Thursday, April 14, 2016

Daily FX Update, 14 April 2016

OVERNIGHT MARKET UPDATE:
·         Global – The IMF’s Global Financial Stability Report warned that public finances across the world are deteriorating, threatening to undermine the global recovery. The report said that the outlook has deteriorated in advanced economies because of heightened uncertainty and setbacks to growth and confidence, while declines in oil and commodity prices and slower growth have kept risks elevated in emerging markets. These developments have tightened financial conditions, reduced risk appetite, raised credit risks, and stymied balance sheet repair.
·         US – The headline retail sales fell 0.3% m/m, below market expectations for a 0.1% monthly growth, as the auto sales fell 2.1% m/m. The weakness comes despite employment strength and resilient consumer confidence. Upstream prices were also softer than market expectations in March, with the headline PPI falling 0.1% m/m.
·         Euro area – ECB Governing Council member Klaas Knot called for “patience and reality” when considering the negative impact of current ECB policy on savings and pensions, and the importance of recognising the benefit to governments and mortgage holders.
·         Currencies – Despite weaker US data, a solid risk environment saw USD demand. A stronger-than-expected China exports data sparked a global stock rally that brightened broader market sentiment.
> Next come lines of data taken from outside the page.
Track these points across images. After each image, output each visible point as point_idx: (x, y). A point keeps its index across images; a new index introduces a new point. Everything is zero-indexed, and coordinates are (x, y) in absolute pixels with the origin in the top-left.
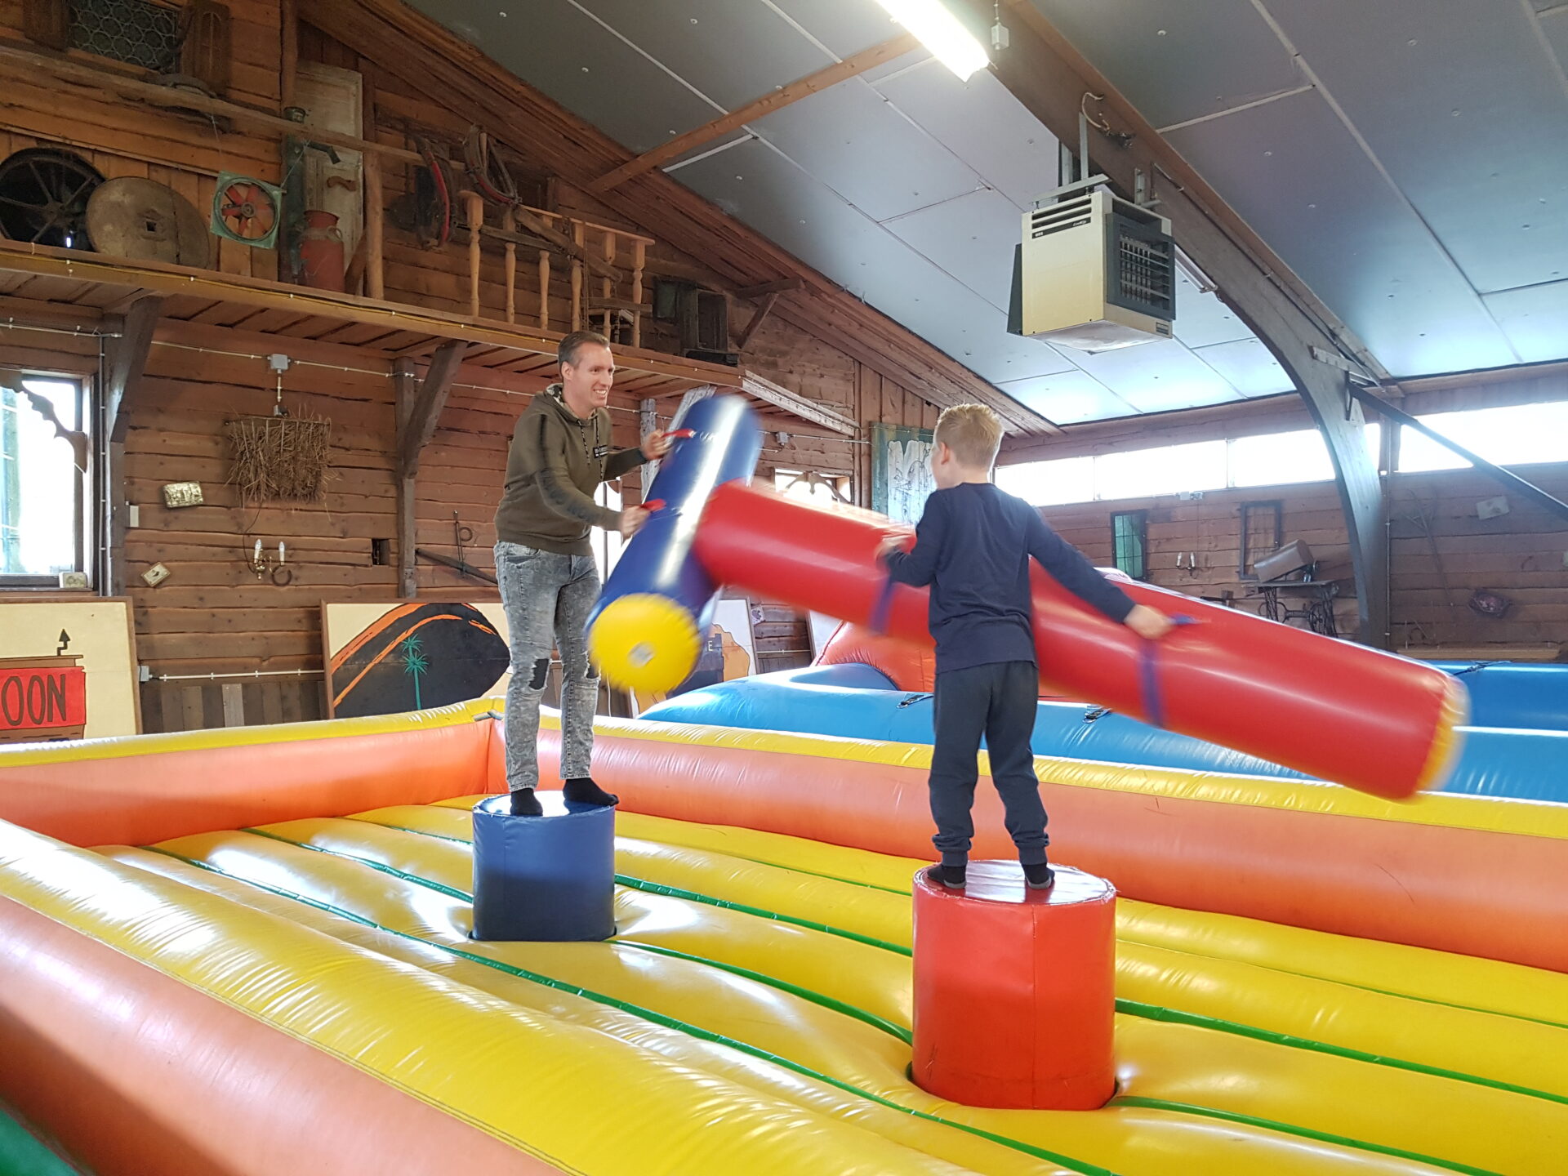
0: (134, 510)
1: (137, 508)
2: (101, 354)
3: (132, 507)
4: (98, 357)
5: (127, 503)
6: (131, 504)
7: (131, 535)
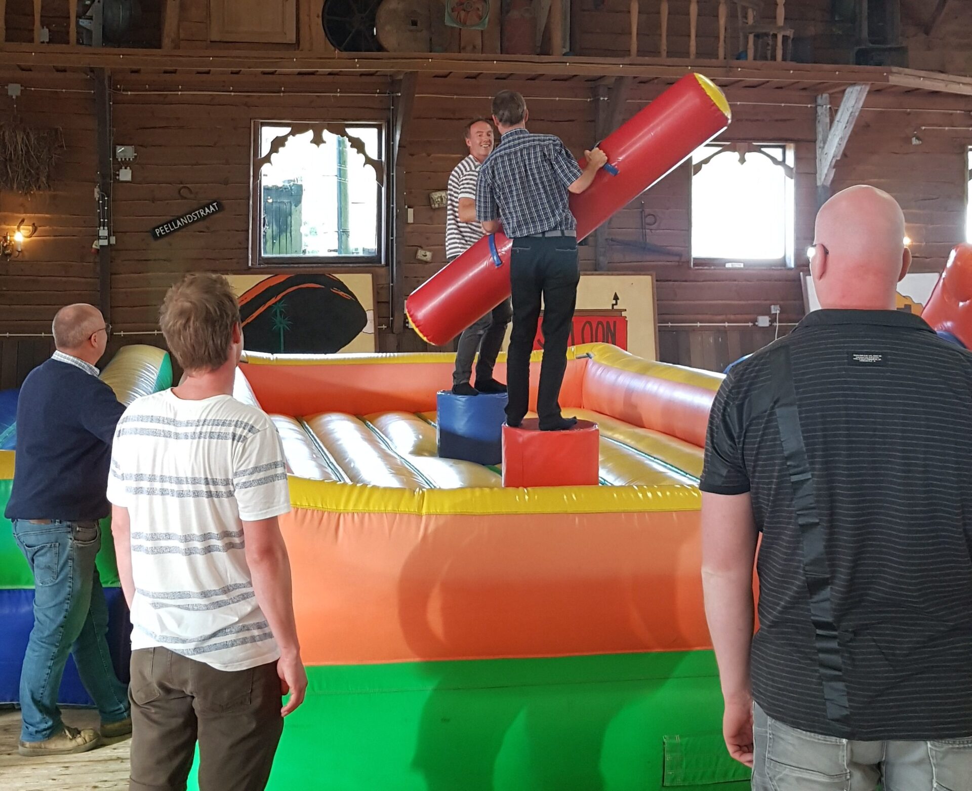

·         Equities – US equities ended sharply higher, logging a second straight session of gains and pushing the Dow to its best one-day gain in nearly a month, on the back of the rally in financial stocks.
·         Rates – European yield curves flattened. 10-year yields declined 2–6 bps in the UK, Germany and France. US 10-year Treasury yields declined 1 bp to 1.76%.
·         Energy – Crude oil prices closed lower after the EIA released higher-than-expected US crude stocks. Rumours as to whether Iranian Oil Minister Bijan Namdar Zangeneh will attend the 17 April talks in Qatar also contributed to intraday volatility.  
·         Precious Metals – The global ‘risk on’ rally led to a stronger US dollar and equities, but weaker gold prices.